2. People actually showed up for my solo session! I mean, only about eight people (I started with more, but I think a few realized they were early for the Troll Panel). But as I was there to talk about blogging about grief, I did not expect a huge turnout. Props to @Mr_Ski_Pgh and @Firemom (also: squeee, I finally got to meet Firemom!) for having great questions. (Adam also had a great question, but I only got his first name.) I really hope that the people who came learned something. If nothing else, maybe they learned they were not alone in whatever grief they have.
3. Also, I did not puke or cry during any of my sessions. I don’t think I visibly sweated through any of my clothing. I survived, and even had fun. (My solo session wasn’t fun, per se, but I think it had value, and I’m glad I did it.)
4. Meeting new people. I can’t list them all here (mostly because I’m afraid I will leave someone out). But if I met you for the first time at either the @alphalab Meet and Greet or at the Saturday Podcamp sessions or lunch — I’m so glad. You are lovely. Thank you for your encouragement, your hugs, letting me play on Team Nice, and/or anything else you did or said to me. You are the best. I’m not kidding.

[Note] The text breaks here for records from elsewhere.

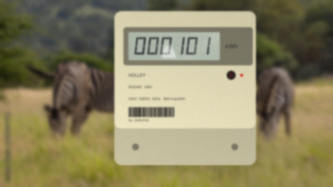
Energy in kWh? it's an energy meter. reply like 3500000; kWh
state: 101; kWh
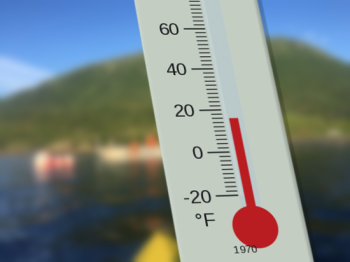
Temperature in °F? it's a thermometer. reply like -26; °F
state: 16; °F
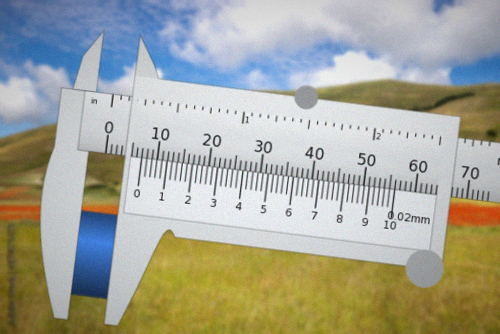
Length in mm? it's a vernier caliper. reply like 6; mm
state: 7.0; mm
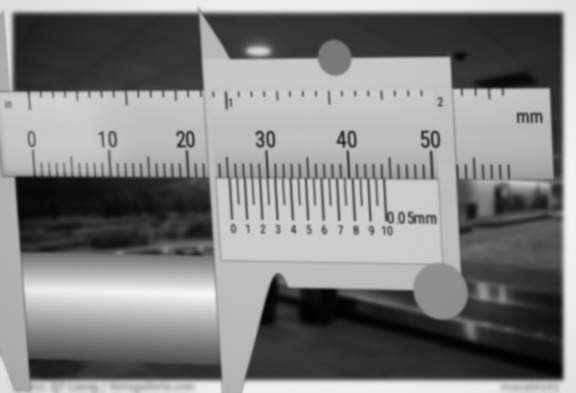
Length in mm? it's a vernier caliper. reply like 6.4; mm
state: 25.2; mm
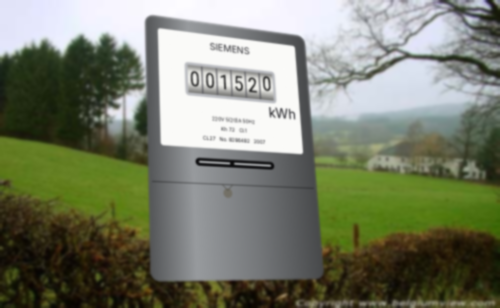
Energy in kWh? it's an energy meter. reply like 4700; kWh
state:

5. Seeing people I haven’t seen in a while. Most of my interaction with people in social media is through social media, primarily Twitter (with this here blog and Facebook in the distance). Because of my “real life” (mom of three, lovin’ wife, house maven, suburb dweller, full-time employee, etc., etc.) I don’t get to get out more to be social without the media. Podcamp is my big opportunity (even though I can hear my husband rolling his eyes from here) to completely be out IRL with people I like a whole bunch. I got to have more and longer conversations with Pittsburgh tweeps (and some non-Pittsburgh tweeps who made the trip). *Group hug!*
6. I cannot say enough nice things about the organizers, the volunteers, and the people who did the sessions I managed to attend (not enough, and more on that below).
I didn’t introduce myself to enough people. I don’t know who is going to believe this, but I’m actually shy.
I didn’t take any pictures.
I did too many sessions, especially the way they were grouped (one after the other Saturday afternoon). I had started out wanting to do a panel on Trolling and Cyberbullying. Once my panel of five other people came together, we discovered there was so much to say about trolls and about cyberbullying, that we spilt into two sessions. And then I had the bright idea for my grief session. I should’ve held onto that for next year.
I only went for one day. I hired a babysitter for all day on Saturday, and she was worth every penny I paid her. But I should’ve bribed my husband with whatever he wanted so that I could go back on Sunday. That price, too, would have been worth it.
I went to Bar Louie too early. Should’ve followed the cool kids to Las Velas for better food and better drinks. Plus, I haven’t been there since their re-opening. Saturday was a perfect opportunity. I could’ve skipped Bar Louie all together.
Although then I would have missed @mattieflap telling some helpful co-eds that Miller Lite tastes like goat piss. That was pretty funny.